* [Exercise instructions] Determine how many lines in the listing below contain the word "OnServerFinishSaving", then state that number by itself.

== Exercise materials

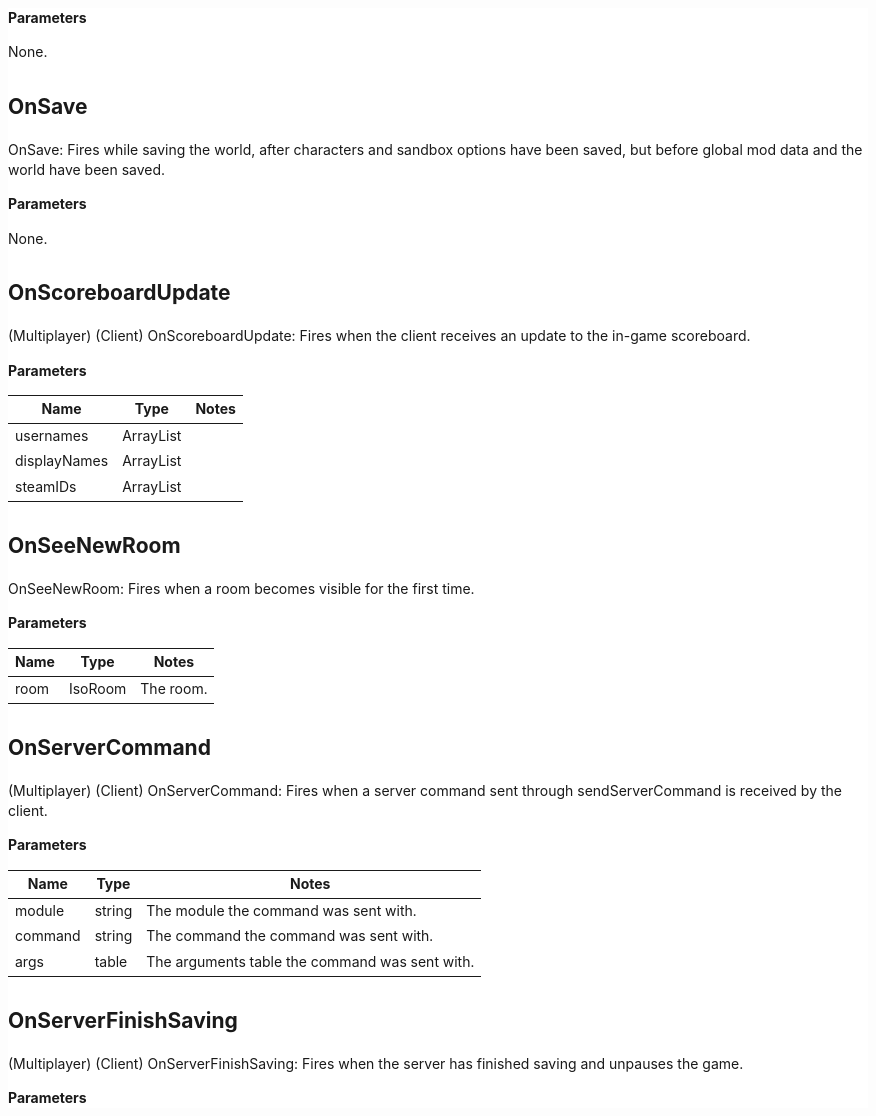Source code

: **Parameters**

None.
## OnSave
OnSave: Fires while saving the world, after characters and sandbox options have been saved, but before global mod data and the world have been saved.

**Parameters**

None.
## OnScoreboardUpdate
(Multiplayer) (Client) OnScoreboardUpdate: Fires when the client receives an update to the in-game scoreboard.

**Parameters**

| Name | Type | Notes |
| --- | --- | --- |
| usernames | ArrayList |  |
| displayNames | ArrayList |  |
| steamIDs | ArrayList |  |
## OnSeeNewRoom
OnSeeNewRoom: Fires when a room becomes visible for the first time.

**Parameters**

| Name | Type | Notes |
| --- | --- | --- |
| room | IsoRoom | The room. |
## OnServerCommand
(Multiplayer) (Client) OnServerCommand: Fires when a server command sent through sendServerCommand is received by the client.

**Parameters**

| Name | Type | Notes |
| --- | --- | --- |
| module | string | The module the command was sent with. |
| command | string | The command the command was sent with. |
| args | table | The arguments table the command was sent with. |
## OnServerFinishSaving
(Multiplayer) (Client) OnServerFinishSaving: Fires when the server has finished saving and unpauses the game.

**Parameters**
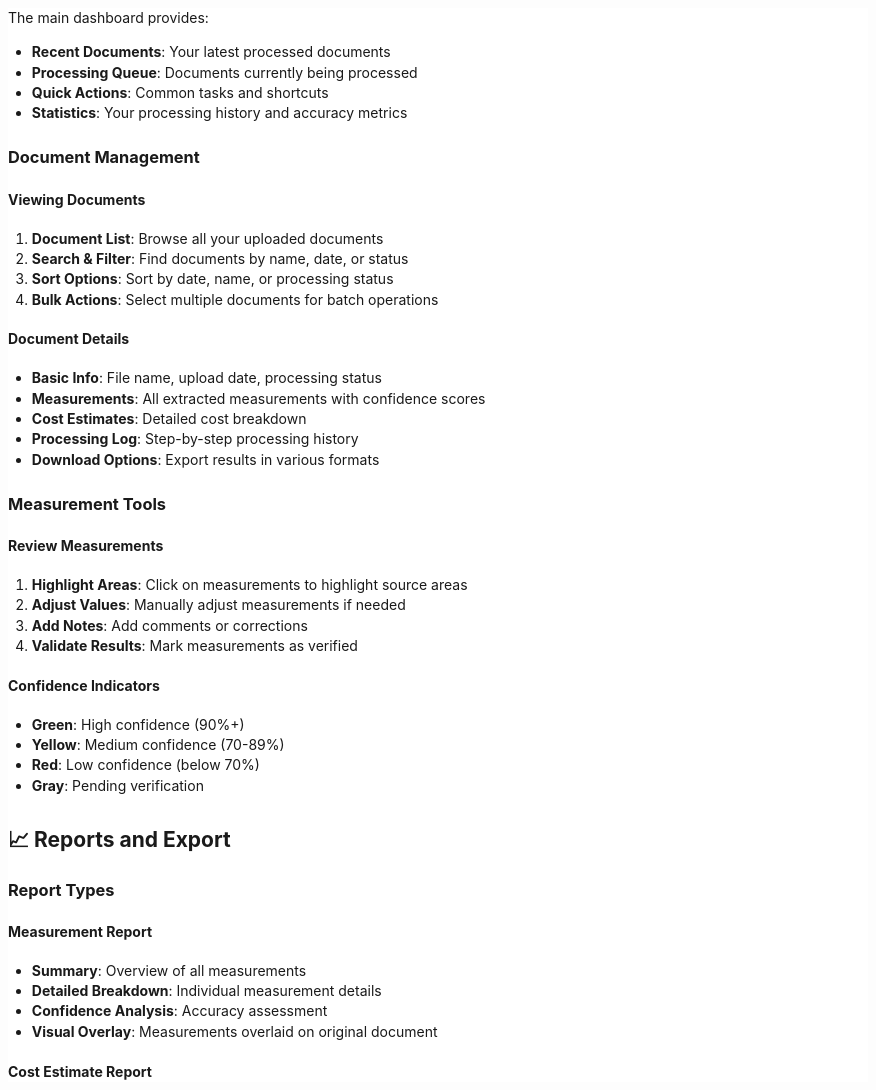 The main dashboard provides:

- **Recent Documents**: Your latest processed documents
- **Processing Queue**: Documents currently being processed
- **Quick Actions**: Common tasks and shortcuts
- **Statistics**: Your processing history and accuracy metrics

### **Document Management**

#### **Viewing Documents**

1. **Document List**: Browse all your uploaded documents
2. **Search & Filter**: Find documents by name, date, or status
3. **Sort Options**: Sort by date, name, or processing status
4. **Bulk Actions**: Select multiple documents for batch operations

#### **Document Details**

- **Basic Info**: File name, upload date, processing status
- **Measurements**: All extracted measurements with confidence scores
- **Cost Estimates**: Detailed cost breakdown
- **Processing Log**: Step-by-step processing history
- **Download Options**: Export results in various formats

### **Measurement Tools**

#### **Review Measurements**

1. **Highlight Areas**: Click on measurements to highlight source areas
2. **Adjust Values**: Manually adjust measurements if needed
3. **Add Notes**: Add comments or corrections
4. **Validate Results**: Mark measurements as verified

#### **Confidence Indicators**

- **Green**: High confidence (90%+)
- **Yellow**: Medium confidence (70-89%)
- **Red**: Low confidence (below 70%)
- **Gray**: Pending verification

## 📈 Reports and Export

### **Report Types**

#### **Measurement Report**

- **Summary**: Overview of all measurements
- **Detailed Breakdown**: Individual measurement details
- **Confidence Analysis**: Accuracy assessment
- **Visual Overlay**: Measurements overlaid on original document

#### **Cost Estimate Report**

====

* [Output for this exercise] 2